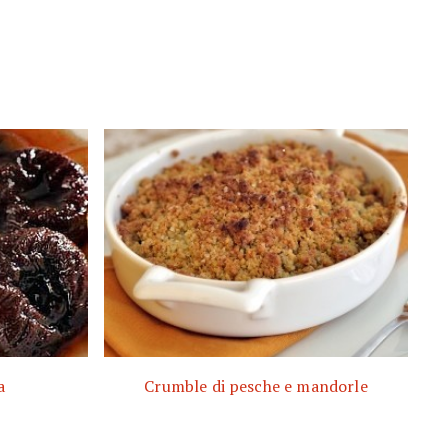
a
Crumble di pesche e mandorle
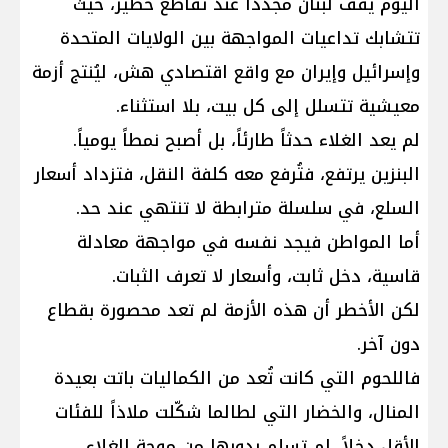
اليوم يقف لبنان مجدداً عند تقاطع خطير، حيث
تتشابك تداعيات المواجهة بين الولايات المتحدة
وإسرائيل وإيران مع واقع اقتصادي هش، ليُنتج أزمة
معيشية تتسلل إلى كل بيت، بلا استثناء.
لم يعد الغلاء حدثاً طارئاً، بل أصبح نمطاً يومياً.
البنزين يرتفع، فتُرفع معه كلفة النقل، فتزداد أسعار
السلع، في سلسلة مترابطة لا تنتهي عند حد.
أما المواطن فيجد نفسه في مواجهة معادلة
قاسية، دخل ثابت، وأسعار لا تعرف الثبات.
لكن الأخطر أن هذه الأزمة لم تعد محصورة بقطاع
دون آخر.
فاللحوم التي كانت تُعد من الكماليات باتت بعيدة
المنال، والخضار التي لطالما شكّلت ملاذاً للفئات
الأقل دخلاً، لم تسلم بدورها من موجة الغلاء.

--------

§ **Problem to work on**:
Which lines of the material above contain the word "التي"? Gather each of those lines in full.

§ **Response to this task**:
فاللحوم التي كانت تُعد من الكماليات باتت بعيدة
المنال، والخضار التي لطالما شكّلت ملاذاً للفئات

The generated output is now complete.